» What you should do: Find every line below that contains the string "kern", treating uppercase and lowercase as different, and copy each of those lines.

====================

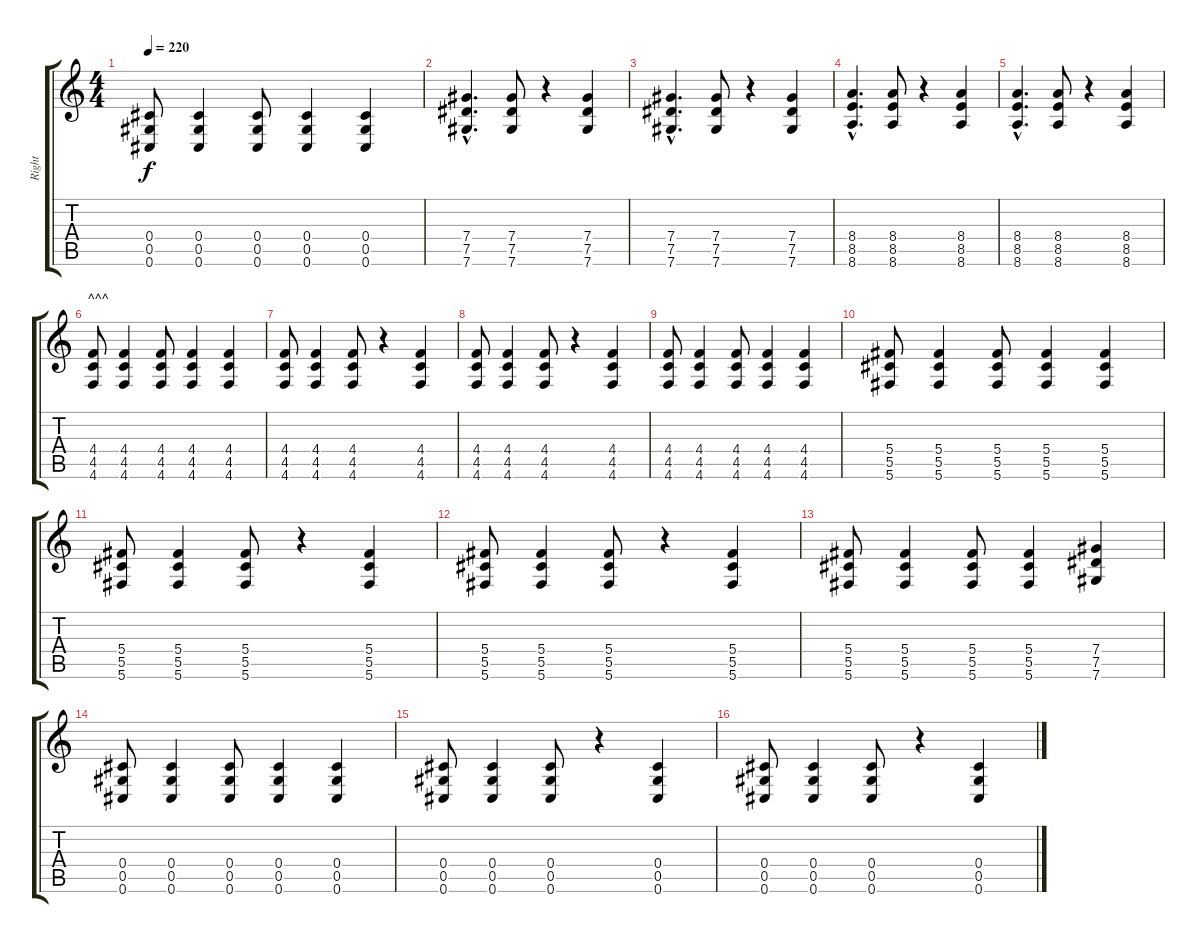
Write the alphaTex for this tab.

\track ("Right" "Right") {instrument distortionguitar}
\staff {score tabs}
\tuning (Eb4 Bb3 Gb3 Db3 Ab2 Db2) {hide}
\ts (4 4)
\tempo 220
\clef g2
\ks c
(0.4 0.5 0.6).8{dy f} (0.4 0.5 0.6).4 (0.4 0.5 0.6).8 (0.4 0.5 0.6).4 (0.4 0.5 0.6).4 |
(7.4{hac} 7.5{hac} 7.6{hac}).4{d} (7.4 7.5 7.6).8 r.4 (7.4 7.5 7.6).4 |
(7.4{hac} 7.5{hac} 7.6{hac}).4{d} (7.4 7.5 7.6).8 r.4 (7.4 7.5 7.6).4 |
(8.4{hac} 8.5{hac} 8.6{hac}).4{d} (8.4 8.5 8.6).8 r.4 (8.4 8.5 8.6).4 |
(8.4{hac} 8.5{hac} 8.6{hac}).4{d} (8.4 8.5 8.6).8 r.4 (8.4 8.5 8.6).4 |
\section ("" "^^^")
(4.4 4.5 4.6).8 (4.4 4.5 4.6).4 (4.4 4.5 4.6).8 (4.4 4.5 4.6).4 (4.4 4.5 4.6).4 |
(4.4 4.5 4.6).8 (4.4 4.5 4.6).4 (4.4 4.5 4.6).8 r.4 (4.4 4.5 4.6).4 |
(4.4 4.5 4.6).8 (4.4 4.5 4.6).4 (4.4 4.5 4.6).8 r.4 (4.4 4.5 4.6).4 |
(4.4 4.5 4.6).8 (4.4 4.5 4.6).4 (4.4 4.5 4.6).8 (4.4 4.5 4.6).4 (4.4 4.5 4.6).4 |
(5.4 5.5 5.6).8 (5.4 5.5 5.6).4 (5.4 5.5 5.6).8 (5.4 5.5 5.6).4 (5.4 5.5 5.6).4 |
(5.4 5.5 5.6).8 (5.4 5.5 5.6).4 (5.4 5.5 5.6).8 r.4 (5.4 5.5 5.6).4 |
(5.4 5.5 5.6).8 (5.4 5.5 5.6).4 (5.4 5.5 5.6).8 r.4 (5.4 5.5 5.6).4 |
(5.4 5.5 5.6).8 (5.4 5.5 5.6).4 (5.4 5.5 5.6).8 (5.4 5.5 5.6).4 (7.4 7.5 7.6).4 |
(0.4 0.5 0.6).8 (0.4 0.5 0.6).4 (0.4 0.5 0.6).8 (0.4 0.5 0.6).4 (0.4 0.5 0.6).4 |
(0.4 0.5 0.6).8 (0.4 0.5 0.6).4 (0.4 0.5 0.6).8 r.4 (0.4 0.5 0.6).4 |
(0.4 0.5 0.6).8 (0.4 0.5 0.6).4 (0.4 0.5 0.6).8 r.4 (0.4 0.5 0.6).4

====================

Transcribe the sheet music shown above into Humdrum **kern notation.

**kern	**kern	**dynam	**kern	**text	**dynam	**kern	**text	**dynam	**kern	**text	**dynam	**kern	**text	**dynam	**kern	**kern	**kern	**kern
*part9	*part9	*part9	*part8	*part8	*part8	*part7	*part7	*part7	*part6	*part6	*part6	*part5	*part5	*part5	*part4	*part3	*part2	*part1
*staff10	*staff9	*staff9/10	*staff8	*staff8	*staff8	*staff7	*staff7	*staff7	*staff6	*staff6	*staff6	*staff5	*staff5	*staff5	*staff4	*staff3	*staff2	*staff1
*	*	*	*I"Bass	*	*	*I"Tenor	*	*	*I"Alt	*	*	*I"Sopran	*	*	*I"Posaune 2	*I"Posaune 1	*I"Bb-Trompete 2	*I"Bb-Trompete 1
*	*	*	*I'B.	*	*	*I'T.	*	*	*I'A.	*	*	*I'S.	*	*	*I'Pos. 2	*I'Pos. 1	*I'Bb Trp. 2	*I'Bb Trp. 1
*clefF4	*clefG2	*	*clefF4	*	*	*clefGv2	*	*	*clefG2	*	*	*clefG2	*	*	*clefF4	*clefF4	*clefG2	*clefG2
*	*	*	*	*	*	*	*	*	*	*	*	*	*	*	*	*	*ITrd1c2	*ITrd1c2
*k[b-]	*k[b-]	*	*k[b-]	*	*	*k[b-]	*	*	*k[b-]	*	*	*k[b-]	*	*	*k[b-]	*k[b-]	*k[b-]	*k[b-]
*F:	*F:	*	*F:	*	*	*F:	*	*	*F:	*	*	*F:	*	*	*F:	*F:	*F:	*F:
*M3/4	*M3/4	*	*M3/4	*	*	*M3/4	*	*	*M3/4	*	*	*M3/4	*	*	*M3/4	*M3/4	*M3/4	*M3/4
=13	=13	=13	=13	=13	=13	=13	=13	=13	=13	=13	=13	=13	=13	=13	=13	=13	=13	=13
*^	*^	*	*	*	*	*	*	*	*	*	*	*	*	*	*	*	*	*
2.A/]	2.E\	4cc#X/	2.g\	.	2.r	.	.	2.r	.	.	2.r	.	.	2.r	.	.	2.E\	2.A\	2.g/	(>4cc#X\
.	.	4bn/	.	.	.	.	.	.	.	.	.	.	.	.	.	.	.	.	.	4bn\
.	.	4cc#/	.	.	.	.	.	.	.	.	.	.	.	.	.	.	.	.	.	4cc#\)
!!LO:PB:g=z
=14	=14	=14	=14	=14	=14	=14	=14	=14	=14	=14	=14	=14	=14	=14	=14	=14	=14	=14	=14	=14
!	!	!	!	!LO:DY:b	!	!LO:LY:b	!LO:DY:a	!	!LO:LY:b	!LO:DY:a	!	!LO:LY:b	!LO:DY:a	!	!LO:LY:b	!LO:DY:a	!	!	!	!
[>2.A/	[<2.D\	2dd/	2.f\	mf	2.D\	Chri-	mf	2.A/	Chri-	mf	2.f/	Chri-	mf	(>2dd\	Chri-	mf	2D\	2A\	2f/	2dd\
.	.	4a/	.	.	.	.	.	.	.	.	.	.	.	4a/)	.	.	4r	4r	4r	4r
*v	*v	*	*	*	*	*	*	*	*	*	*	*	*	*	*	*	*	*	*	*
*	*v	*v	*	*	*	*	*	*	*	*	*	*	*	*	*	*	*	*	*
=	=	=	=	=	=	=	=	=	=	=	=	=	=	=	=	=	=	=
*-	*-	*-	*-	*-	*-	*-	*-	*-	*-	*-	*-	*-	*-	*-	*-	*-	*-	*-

====================

» Finished task:
Transcribe the sheet music shown above into Humdrum **kern notation.
**kern	**kern	**dynam	**kern	**text	**dynam	**kern	**text	**dynam	**kern	**text	**dynam	**kern	**text	**dynam	**kern	**kern	**kern	**kern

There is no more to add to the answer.